**PASSAGE GIVEN:**
· · · · · · ·

# CORE Chaos: The Stories



## Corwin Cross (Jul 28, 2010)

So, hey, peoples, I'm Grand Salamander. For a while now, I've been trying to write a story (not necessarily anthro), and finally, I think I've got it. This story is about a man named Sigmund Greenfield, an assassin hired by a company called Magenta Metallurgy. He eventually gets exposed to a rock called Cephatite that bonds him to an animal spirit named Orochi Pente. Sigmund goes insane, and kills his employer because of Orochi's influence... and, more to come. I'll leave you all hanging. Starting tomorrow (or later ), I'll be writing sections of the story down here, so feel free to comment! 

Also, is the premise any good? I'll ask for some help along the way if needed.


----------



## Asswings (Jul 28, 2010)

Mixing a japanese name such as Orochi (Mythical snake thing IIRC) with a german name like Sigmund is... very jarring.  Especially such a loaded name such as Orochi.


----------



## Corwin Cross (Jul 28, 2010)

Well, it's a blend of many cultures. I;m working on it with someone else not in the fandom as of yet...


----------



## Asswings (Jul 28, 2010)

Grand Salamander said:


> Well, it's a blend of many cultures.



Many times when this is done it just comes off as a clusterfuck of Things That Do Not Go Together. I would suggest avoiding that, or being heavily mindful of it at all times while writing. And I really wouldn't use Orochi. Not only is it the 8 headed mythological snake, but it's also a boss in Okami and part of Orochimaru from naruto.
Unless you're aiming for a purely japanese setting, this just makes you come off as having a severe Japan fetish, and makes it hard for you to be taken seriously.


----------



## Corwin Cross (Jul 28, 2010)

Thanks for the advice, Ticon. Won't *ugh* The Tiger Spirit Conjurer be pleased :v


----------



## Corwin Cross (Jul 29, 2010)

Now, I've decided to write this story in a play-like style, because in the original version (a short story I wrote for school), it was kinda difficult to know who the speaker was. So, without further ado...

· · · · · · ·

**PROVIDED RECORDS:**

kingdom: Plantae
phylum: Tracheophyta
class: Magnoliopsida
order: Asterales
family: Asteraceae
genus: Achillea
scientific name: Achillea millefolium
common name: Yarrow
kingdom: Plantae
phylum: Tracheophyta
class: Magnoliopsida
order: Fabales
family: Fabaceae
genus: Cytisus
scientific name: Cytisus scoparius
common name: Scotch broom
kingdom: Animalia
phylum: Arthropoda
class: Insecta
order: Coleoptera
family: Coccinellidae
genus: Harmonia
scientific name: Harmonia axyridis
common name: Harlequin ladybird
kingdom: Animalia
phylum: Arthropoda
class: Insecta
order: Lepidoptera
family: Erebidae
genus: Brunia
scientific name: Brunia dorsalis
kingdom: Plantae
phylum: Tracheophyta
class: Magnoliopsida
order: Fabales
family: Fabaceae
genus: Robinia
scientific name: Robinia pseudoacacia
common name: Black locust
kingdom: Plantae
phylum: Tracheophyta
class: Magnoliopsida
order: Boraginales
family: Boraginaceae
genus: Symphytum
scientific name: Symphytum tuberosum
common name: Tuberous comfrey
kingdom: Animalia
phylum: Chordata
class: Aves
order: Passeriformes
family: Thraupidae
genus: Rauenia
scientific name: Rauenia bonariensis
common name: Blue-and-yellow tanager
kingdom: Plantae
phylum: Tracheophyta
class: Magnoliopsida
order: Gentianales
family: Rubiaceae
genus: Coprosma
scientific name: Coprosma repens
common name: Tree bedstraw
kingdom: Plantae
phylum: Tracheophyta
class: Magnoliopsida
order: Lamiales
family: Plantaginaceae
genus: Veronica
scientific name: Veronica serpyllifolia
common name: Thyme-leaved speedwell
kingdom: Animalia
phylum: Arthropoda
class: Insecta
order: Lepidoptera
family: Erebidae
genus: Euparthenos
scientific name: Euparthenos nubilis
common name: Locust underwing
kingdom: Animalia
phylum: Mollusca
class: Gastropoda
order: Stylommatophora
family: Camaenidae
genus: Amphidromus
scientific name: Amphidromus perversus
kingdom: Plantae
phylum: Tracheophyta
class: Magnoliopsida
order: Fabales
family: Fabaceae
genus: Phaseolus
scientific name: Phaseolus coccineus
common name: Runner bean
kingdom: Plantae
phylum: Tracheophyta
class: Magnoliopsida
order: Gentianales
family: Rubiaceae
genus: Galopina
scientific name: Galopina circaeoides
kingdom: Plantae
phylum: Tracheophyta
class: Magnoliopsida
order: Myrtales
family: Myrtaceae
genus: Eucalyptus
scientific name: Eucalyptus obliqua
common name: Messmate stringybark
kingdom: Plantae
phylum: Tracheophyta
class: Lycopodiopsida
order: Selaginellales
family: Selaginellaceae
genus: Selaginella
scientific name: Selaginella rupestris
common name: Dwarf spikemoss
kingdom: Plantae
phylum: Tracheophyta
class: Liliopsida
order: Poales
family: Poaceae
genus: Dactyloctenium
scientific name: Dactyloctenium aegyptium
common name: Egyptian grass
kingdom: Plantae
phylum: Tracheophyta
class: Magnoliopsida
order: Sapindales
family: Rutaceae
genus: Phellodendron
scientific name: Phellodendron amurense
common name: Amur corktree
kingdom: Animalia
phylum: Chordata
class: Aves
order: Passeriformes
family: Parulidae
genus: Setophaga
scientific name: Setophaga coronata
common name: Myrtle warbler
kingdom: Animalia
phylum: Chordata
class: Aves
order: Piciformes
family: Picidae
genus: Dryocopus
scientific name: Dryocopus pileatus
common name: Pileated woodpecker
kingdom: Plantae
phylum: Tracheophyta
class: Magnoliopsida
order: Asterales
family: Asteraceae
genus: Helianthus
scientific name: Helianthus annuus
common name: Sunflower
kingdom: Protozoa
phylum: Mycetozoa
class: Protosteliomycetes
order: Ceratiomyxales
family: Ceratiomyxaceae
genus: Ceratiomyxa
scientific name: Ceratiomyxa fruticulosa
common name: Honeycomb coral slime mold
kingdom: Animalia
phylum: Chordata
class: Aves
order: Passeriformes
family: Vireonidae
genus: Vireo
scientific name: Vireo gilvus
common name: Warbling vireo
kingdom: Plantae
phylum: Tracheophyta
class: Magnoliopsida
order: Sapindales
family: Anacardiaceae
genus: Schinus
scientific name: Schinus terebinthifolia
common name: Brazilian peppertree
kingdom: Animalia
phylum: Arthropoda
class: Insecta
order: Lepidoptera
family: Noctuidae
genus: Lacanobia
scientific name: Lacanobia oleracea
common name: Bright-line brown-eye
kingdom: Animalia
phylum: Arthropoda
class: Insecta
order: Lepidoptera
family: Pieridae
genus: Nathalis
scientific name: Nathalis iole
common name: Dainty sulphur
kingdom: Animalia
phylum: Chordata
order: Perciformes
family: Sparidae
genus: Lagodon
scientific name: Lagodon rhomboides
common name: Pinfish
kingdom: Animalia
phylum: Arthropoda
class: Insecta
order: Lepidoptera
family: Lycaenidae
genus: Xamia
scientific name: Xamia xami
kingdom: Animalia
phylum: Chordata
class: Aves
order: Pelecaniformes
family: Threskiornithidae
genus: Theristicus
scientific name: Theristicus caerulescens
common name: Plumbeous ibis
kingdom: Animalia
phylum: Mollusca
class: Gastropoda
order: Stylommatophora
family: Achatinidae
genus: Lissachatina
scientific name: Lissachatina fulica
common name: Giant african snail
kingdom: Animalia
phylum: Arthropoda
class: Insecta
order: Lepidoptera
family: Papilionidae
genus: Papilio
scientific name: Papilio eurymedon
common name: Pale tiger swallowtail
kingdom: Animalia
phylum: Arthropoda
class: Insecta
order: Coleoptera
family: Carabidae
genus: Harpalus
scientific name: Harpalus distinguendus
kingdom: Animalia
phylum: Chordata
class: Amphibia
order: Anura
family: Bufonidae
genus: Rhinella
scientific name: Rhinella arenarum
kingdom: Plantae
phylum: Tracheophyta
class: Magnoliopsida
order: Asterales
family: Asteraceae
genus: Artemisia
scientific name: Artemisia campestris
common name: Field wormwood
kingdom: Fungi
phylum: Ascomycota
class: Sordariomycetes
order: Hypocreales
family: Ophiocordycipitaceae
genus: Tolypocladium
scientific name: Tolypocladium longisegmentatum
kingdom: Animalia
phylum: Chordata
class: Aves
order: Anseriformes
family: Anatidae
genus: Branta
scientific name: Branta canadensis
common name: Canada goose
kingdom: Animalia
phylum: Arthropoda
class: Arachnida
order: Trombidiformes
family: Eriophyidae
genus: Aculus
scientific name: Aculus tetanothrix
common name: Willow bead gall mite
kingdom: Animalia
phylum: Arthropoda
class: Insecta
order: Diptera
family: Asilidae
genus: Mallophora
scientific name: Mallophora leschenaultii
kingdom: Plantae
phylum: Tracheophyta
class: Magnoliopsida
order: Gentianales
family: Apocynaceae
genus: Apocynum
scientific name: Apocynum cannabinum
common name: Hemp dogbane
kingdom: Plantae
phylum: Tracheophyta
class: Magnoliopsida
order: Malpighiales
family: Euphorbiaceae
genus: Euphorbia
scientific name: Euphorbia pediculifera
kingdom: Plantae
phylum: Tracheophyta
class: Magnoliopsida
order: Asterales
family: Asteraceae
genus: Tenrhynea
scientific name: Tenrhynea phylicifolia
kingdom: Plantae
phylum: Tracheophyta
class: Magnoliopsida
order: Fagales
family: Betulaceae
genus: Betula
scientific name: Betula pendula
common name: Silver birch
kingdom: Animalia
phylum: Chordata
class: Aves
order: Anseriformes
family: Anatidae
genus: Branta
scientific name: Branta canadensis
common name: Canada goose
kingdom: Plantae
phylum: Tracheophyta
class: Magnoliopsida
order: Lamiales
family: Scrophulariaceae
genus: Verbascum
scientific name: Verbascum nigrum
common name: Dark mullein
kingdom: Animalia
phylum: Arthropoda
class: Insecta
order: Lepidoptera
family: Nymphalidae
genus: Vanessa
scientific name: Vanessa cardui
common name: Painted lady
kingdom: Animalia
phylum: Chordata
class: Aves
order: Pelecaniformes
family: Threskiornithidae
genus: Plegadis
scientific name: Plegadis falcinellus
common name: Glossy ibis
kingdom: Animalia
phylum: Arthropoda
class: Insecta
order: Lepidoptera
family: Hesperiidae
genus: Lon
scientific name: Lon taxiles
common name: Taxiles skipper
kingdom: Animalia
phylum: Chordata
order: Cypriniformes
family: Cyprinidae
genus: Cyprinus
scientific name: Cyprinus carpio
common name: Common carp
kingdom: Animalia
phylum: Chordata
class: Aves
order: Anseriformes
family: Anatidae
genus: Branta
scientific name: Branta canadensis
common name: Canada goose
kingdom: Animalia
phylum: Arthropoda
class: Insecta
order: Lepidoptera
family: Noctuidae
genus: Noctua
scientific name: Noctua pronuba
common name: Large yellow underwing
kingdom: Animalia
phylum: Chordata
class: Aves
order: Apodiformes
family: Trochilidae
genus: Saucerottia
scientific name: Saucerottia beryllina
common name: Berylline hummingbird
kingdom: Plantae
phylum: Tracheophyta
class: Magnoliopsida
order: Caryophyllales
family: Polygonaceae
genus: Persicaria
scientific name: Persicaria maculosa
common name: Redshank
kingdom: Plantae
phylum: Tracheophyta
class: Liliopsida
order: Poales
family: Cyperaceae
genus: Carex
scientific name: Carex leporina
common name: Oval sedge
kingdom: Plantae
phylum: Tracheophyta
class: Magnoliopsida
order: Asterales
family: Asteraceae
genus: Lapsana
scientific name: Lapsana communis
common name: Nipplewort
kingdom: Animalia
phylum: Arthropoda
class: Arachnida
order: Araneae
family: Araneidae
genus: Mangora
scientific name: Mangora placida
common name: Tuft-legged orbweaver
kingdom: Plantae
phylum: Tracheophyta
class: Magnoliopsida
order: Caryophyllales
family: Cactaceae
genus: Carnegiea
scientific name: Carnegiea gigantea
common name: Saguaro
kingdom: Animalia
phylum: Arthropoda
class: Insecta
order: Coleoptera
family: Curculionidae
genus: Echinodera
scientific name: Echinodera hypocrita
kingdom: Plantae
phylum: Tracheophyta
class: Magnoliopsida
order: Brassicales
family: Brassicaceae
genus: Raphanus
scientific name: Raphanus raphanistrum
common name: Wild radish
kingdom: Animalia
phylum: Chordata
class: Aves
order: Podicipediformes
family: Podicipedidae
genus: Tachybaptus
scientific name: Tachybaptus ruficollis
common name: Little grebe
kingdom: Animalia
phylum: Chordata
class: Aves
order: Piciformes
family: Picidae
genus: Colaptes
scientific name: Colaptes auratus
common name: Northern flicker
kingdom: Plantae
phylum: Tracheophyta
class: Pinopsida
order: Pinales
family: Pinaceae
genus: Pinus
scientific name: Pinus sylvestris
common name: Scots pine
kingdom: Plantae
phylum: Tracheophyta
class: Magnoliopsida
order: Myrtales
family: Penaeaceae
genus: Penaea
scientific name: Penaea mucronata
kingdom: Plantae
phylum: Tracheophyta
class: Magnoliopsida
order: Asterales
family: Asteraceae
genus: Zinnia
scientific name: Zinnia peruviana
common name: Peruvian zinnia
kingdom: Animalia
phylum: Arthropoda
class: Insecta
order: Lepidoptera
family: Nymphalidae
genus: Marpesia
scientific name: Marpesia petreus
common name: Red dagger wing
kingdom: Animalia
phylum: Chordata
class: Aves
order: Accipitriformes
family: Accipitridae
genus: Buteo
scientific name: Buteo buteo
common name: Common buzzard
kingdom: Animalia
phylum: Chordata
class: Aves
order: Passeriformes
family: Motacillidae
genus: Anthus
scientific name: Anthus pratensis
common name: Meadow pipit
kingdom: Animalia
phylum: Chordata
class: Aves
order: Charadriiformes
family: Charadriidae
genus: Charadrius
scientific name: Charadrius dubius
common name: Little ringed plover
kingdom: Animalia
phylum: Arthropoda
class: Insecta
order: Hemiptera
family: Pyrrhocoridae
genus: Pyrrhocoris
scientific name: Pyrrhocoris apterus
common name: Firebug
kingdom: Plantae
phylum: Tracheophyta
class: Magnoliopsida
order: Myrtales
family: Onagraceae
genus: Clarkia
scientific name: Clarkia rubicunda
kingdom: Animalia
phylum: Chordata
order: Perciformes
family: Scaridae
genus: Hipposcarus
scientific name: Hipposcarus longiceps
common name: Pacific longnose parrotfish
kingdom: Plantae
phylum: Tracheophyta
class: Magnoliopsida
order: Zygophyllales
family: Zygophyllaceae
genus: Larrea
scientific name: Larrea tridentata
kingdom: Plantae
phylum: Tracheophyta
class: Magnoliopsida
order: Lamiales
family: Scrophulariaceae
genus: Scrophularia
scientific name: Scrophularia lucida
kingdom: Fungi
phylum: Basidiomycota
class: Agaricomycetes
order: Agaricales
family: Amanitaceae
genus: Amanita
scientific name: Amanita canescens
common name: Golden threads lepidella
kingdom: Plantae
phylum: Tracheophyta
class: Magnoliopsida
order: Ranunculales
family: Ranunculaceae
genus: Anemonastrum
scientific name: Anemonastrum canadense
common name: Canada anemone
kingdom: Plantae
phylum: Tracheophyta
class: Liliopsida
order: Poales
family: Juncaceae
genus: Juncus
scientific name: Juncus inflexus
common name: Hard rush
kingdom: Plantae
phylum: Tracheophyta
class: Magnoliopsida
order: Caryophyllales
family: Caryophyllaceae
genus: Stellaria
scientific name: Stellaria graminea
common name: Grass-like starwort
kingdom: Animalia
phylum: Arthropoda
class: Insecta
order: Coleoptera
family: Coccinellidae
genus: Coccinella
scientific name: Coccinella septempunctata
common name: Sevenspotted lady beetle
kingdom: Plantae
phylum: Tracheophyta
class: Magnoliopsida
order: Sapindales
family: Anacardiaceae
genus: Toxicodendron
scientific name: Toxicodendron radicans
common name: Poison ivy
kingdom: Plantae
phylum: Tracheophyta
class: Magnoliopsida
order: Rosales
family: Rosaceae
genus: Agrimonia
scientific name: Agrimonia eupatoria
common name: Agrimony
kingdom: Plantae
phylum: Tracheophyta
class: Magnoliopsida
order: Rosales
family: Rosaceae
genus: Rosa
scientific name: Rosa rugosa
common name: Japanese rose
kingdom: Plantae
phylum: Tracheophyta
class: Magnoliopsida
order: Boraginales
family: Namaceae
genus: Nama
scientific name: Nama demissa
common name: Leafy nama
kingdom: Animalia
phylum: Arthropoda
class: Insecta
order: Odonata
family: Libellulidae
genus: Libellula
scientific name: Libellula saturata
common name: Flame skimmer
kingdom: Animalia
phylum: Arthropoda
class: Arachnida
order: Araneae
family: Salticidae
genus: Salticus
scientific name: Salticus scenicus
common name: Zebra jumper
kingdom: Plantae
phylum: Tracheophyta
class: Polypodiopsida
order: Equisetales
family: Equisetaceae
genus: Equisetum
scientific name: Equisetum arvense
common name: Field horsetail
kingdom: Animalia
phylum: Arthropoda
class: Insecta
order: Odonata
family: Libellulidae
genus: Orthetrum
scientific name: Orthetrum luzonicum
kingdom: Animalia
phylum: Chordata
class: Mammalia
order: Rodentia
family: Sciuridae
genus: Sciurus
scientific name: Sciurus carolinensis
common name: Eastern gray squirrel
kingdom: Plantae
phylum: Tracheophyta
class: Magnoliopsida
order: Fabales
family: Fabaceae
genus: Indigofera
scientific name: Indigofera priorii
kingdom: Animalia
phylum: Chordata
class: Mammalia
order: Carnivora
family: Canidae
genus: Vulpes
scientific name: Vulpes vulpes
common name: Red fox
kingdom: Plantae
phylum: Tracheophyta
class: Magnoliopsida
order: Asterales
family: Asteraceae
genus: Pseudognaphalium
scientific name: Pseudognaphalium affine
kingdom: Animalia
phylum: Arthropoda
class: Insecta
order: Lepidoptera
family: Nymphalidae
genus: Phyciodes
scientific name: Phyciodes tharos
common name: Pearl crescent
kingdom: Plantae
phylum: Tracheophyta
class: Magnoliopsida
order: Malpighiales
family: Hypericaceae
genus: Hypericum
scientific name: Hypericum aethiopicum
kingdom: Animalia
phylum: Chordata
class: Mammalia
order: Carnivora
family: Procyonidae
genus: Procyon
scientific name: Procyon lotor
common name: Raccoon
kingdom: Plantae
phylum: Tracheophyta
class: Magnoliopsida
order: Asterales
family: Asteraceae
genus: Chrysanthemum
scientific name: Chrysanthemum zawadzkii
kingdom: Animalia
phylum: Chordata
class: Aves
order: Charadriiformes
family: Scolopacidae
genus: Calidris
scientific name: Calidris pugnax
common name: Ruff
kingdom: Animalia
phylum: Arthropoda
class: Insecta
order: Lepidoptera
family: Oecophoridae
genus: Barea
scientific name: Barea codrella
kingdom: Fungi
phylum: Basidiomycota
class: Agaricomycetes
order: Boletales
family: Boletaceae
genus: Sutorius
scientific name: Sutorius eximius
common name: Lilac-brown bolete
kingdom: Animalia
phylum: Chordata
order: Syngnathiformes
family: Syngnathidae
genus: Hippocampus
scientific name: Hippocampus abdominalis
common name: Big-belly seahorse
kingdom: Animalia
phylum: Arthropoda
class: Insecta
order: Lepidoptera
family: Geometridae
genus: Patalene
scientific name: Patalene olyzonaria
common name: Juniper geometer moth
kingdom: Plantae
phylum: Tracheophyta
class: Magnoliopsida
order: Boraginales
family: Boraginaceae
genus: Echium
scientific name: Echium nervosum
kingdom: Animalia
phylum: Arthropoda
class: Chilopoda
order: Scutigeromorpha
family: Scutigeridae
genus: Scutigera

· · · · · · ·

**REQUIRED WORK:** Reproduce the forum thread's text verbatim, beginning with the words "## Corwin Cross (Jul 29, 2010)" and stopping after "without further ado...". The records aren't needed for any of this.

**THE RESPONSE:**
## Corwin Cross (Jul 29, 2010)

Now, I've decided to write this story in a play-like style, because in the original version (a short story I wrote for school), it was kinda difficult to know who the speaker was. So, without further ado...